(Stored entries)
--- --- ---

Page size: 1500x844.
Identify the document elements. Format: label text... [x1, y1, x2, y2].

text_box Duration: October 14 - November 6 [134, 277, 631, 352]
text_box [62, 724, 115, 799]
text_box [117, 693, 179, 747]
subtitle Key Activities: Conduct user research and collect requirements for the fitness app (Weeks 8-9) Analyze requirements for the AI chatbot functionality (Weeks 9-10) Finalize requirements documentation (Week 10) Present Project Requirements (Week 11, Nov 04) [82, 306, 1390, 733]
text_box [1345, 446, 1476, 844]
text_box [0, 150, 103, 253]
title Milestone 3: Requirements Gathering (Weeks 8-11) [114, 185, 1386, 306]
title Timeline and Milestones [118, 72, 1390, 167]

--- --- ---

__What is required__
Repeat all of the records verbatim, leaving nothing out.

__Exercise result__
Page size: 1500x844.
Identify the document elements. Format: label text... [x1, y1, x2, y2].

text_box Duration: October 14 - November 6 [134, 277, 631, 352]
text_box [62, 724, 115, 799]
text_box [117, 693, 179, 747]
subtitle Key Activities: Conduct user research and collect requirements for the fitness app (Weeks 8-9) Analyze requirements for the AI chatbot functionality (Weeks 9-10) Finalize requirements documentation (Week 10) Present Project Requirements (Week 11, Nov 04) [82, 306, 1390, 733]
text_box [1345, 446, 1476, 844]
text_box [0, 150, 103, 253]
title Milestone 3: Requirements Gathering (Weeks 8-11) [114, 185, 1386, 306]
title Timeline and Milestones [118, 72, 1390, 167]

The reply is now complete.